ABSTRACT
Introduction: Chronic kidney disease (CKD) is a prevalent comorbidity in persons living with HIV infection (PLWH) associated with an increase in cardiovascular morbidity and all-cause mortality. Furthermore, early diagnosis of CKD is difficult in PLWH.
Areas covered: We reviewed the main diagnostic tools for CKD in PLWH, and discussed their strengths and limits. We performed a literature search on PubMed to identify reviews and clinical trials dealing with attractive kidney biomarkers of CKD in PLWH, with the following key words: ‘HIV AND kidney’, ‘HIV AND Kidney biomarkers’, ‘CKD AND Kidney biomarkers’.

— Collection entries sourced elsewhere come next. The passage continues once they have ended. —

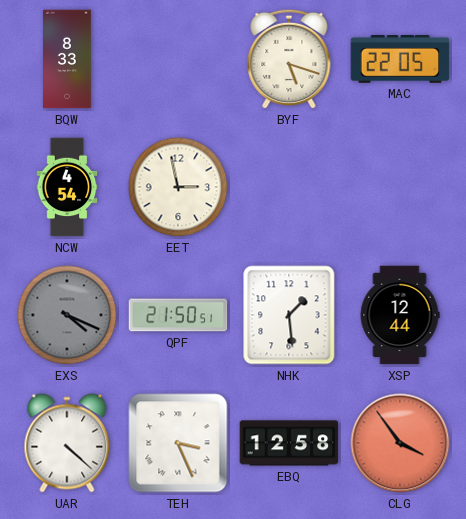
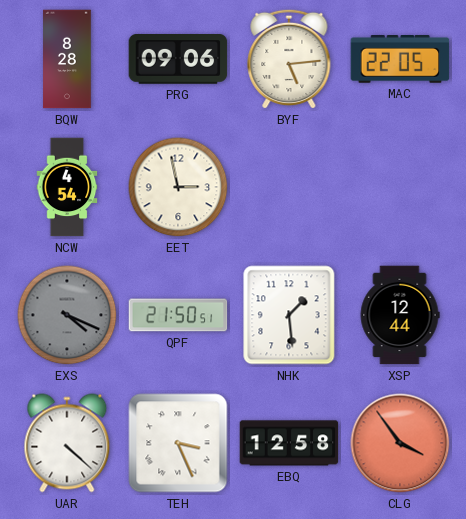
BQW: 8:33 -> 8:28
PRG: none -> 09:06
BYF: 5:18 -> 5:14
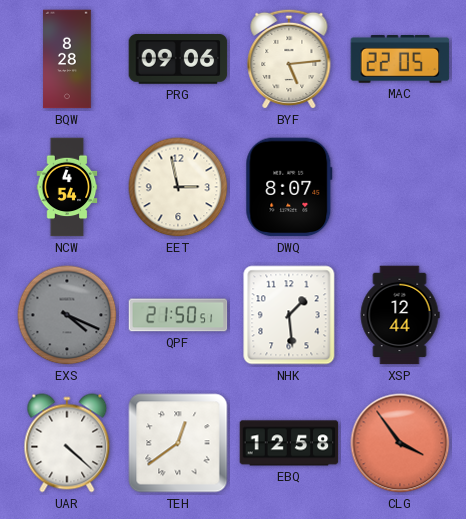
DWQ: none -> 8:07
TEH: 3:26 -> 12:39
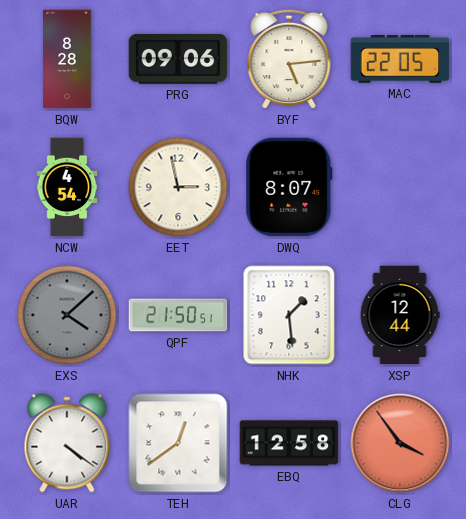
EXS: 4:19 -> 4:08
UAR: 4:22 -> 4:21
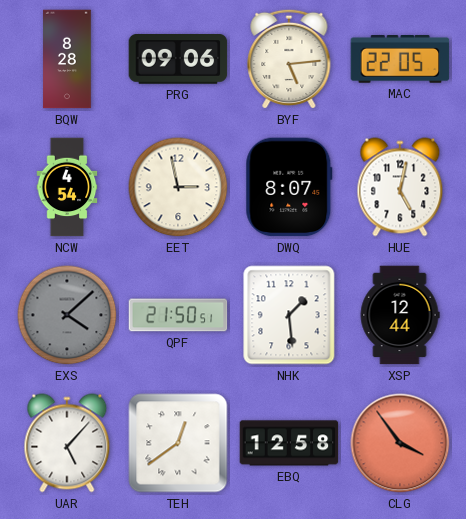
HUE: none -> 5:02
UAR: 4:21 -> 5:07
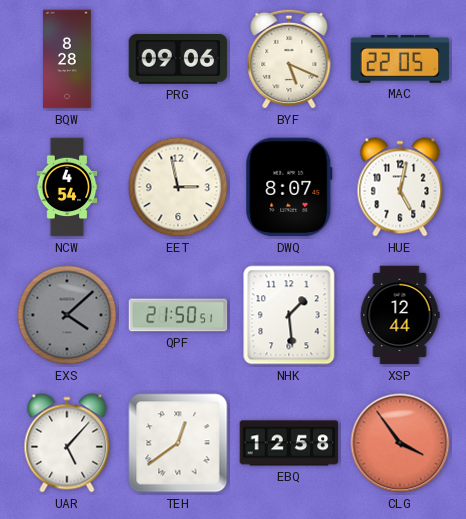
BYF: 5:14 -> 5:19
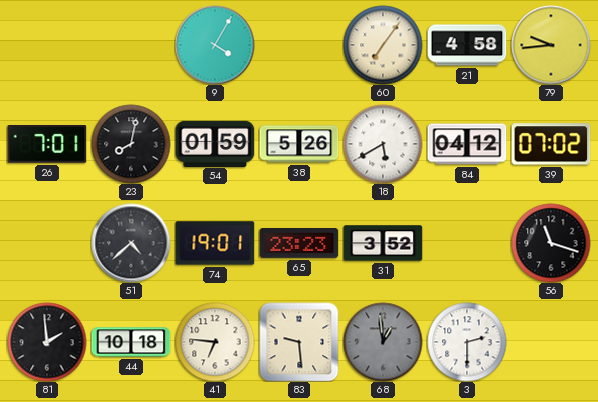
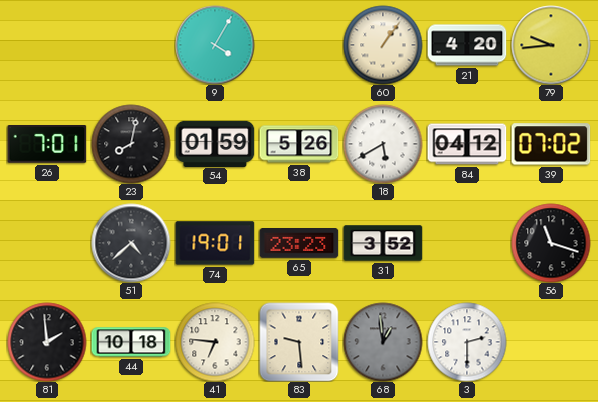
60: 7:06 -> 1:06
21: 4:58 -> 4:20
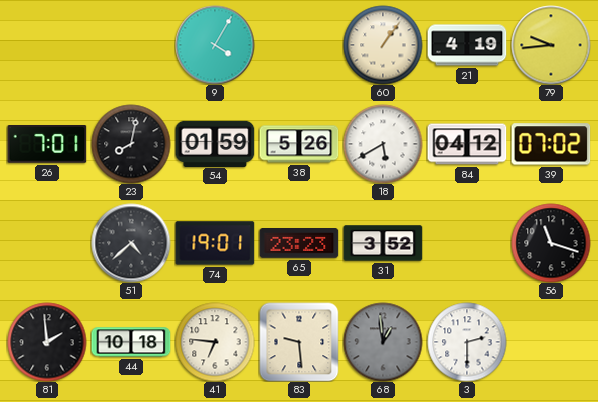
21: 4:20 -> 4:19
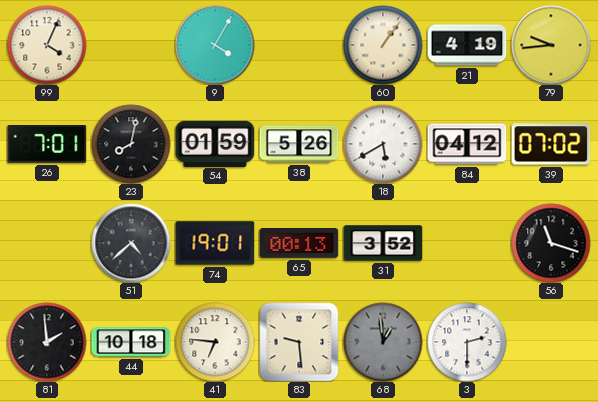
99: none -> 4:04
65: 23:23 -> 00:13
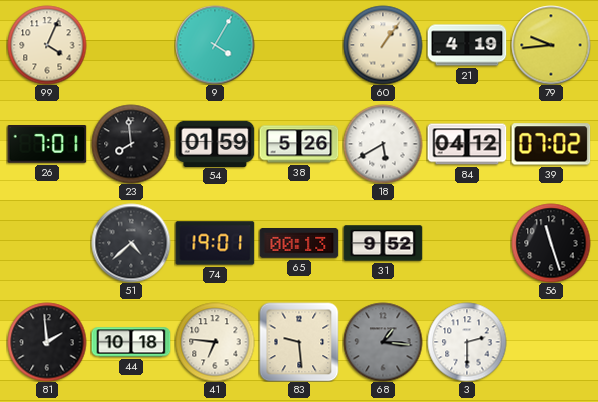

Expert commentary: Currently, CKD diagnosis is based on the estimation of Glomerular Filtration Rate (GFR), and measurement of proteinuria by urine protein/creatinine ratio (uPCR). These parameters are independent and complementary predictors of outcomes. GFR estimates are lacking in accuracy in PLWH. The best GFR estimate is CKD-EPI study equation. Moreover, low-grade proteinuria is associated with an increased risk of kidney disease progression in PLWH, and guidelines derived from the general population may lack sensitivity. Different biomarkers of kidney diseases like N-acetyl beta glucosaminidase (NAG), Kidney Injury Molecule-1 (KIM-1), and Alpha-1-microglobulin may predict kidney disease progression and mortality in PLWH. Others may help clinicians detect antiretroviral-induced tubulopathy, or predict cardiovascular events. More studies are needed to validate the routine use of these types of biomarkers.
Declaration of interest
A Gagneux-Brunon received grants from Gilead, and financial support to attend meetings by Gilead and Merck. The authors have no other relevant affiliations or financial involvement with any organization or entity with a financial interest in or financial conflict with the subject matter or materials discussed in the manuscript apart from those disclosed.